La vice présidente du MoDem, Marielle de Sarnez et François Bayrou, président du parti lors de la cérémonie d'investiture d'Emmanuel Macron dans la salle des fêtes de l'Elysée, à Paris le 14 mai 2017. — Francois Mori / POOL / AFP

Dehors les losers ! L'Elysée vient d'envoyer un communiqué, quelques heures après la nomination du gouvernement d'Édouard Philippe, précisant que les ministres, candidats aux législatives, seront contraints de démissionner en cas de défaite dans leurs circonscriptions respectives.

Ainsi, Marielle de Sarnez, nommée aux Affaires européennes, et candidate à Paris, Bruno Le Maire, nouveau ministre de l'Économie et candidat dans l'Eure, Richard Ferrand qui a hérité de la Cohésion des territoires et se présente dans le Finistère, Annick Girardin, ministre des Outre-Mer et candidate à Saint-Pierre-et-Miquelon, Christophe Castaner, secrétaire d'État des Relations avec le Parlement et porte-parole du gouvernement, candidat dans les Alpes-de-Haute-Provence, et Mounir Mahjoubi, secrétaire d'Etat au Numérique, qui se présente à Paris face à Jean-Christophe Cambadélis, le premier secrétaire du PS.

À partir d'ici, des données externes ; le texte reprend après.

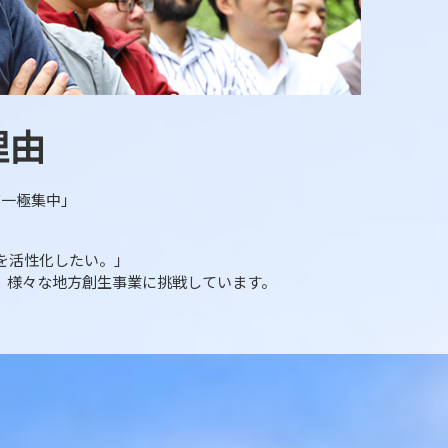
理由
京一極集中」
を活性化したい。」
、 様々な地方創生事業に挑戦しています。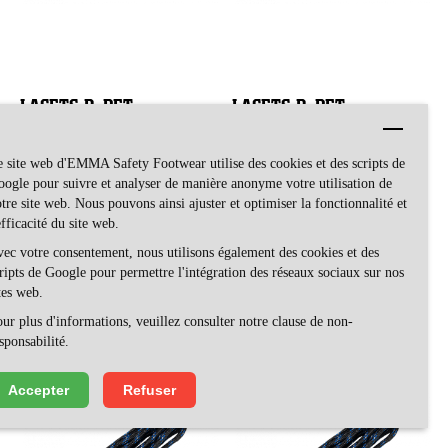
LACETS R-PET
LACETS R-PET
NOIR/BLEU
NOIR/BLEU
RÉFLÉCHISSANT 95 CM
RÉFLÉCHISSANT 120 CM
 site web d'EMMA Safety Footwear utilise des cookies et des scripts de
VETERS
VETERS
ogle pour suivre et analyser de manière anonyme votre utilisation de
tre site web. Nous pouvons ainsi ajuster et optimiser la fonctionnalité et
efficacité du site web.
ec votre consentement, nous utilisons également des cookies et des
ripts de Google pour permettre l'intégration des réseaux sociaux sur nos
VOIR LE PRODUIT
VOIR LE PRODUIT
tes web.
ur plus d'informations, veuillez consulter notre clause de non-
sponsabilité.
Accepter
Refuser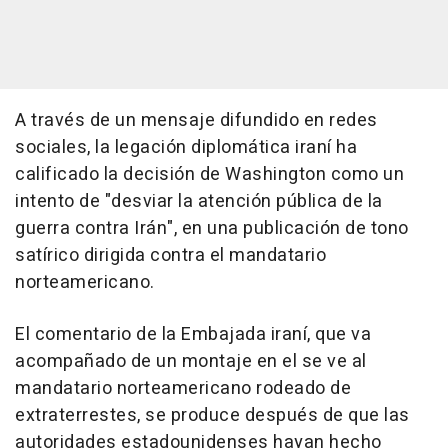
A través de un mensaje difundido en redes
sociales, la legación diplomática iraní ha
calificado la decisión de Washington como un
intento de "desviar la atención pública de la
guerra contra Irán", en una publicación de tono
satírico dirigida contra el mandatario
norteamericano.
El comentario de la Embajada iraní, que va
acompañado de un montaje en el se ve al
mandatario norteamericano rodeado de
extraterrestes, se produce después de que las
autoridades estadounidenses hayan hecho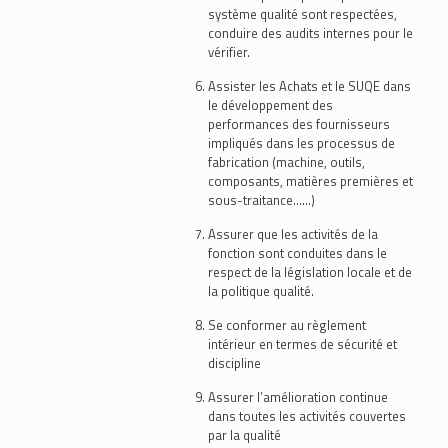
système qualité sont respectées,
conduire des audits internes pour le
vérifier.
Assister les Achats et le SUQE dans
le développement des
performances des fournisseurs
impliqués dans les processus de
fabrication (machine, outils,
composants, matières premières et
sous-traitance……)
Assurer que les activités de la
fonction sont conduites dans le
respect de la législation locale et de
la politique qualité.
Se conformer au règlement
intérieur en termes de sécurité et
discipline
Assurer l’amélioration continue
dans toutes les activités couvertes
par la qualité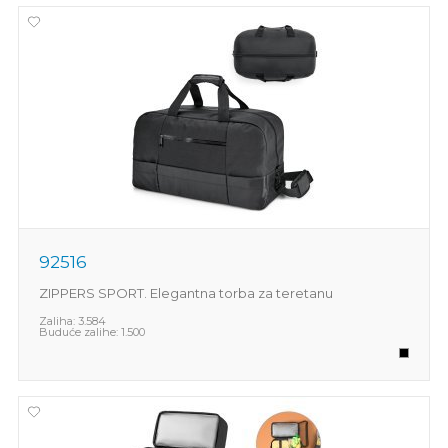
92516
ZIPPERS SPORT. Elegantna torba za teretanu
Zaliha:
3.584
Buduće zalihe:
1.500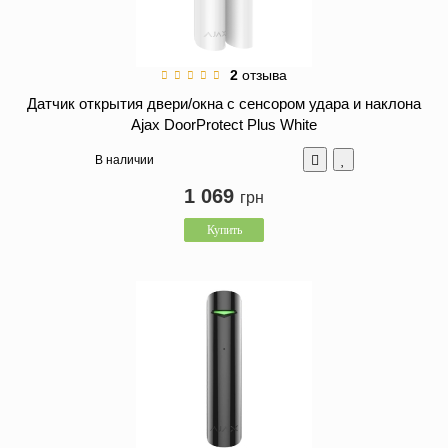
2
отзыва
Датчик открытия двери/окна с сенсором удара и наклона
Ajax DoorProtect Plus White
В наличии
1 069
грн
Купить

Plus de passe-droit sur le cumul

En outre, le chef du gouvernement Edouard Philippe et le président du MoDem, François Bayrou, respectivement maires du Havre et de Pau, devront également démissionner de ces exécutifs locaux. Tous les membres du gouvernement devront se plier à cette règle comme Gérald Darmanin (Action et Comptes publics), actuellement maire LR de Tourcoing (Nord), toujours selon l'Elysée.

Jean-Yves Le Drian, qui avait été autorisé sous le quinquennat de François Hollande à cumuler des fonctions de ministre de la Défense avec celles de président de Conseil régional devra lui aussi cette fois-ci quitter la tête de la région Bretagne.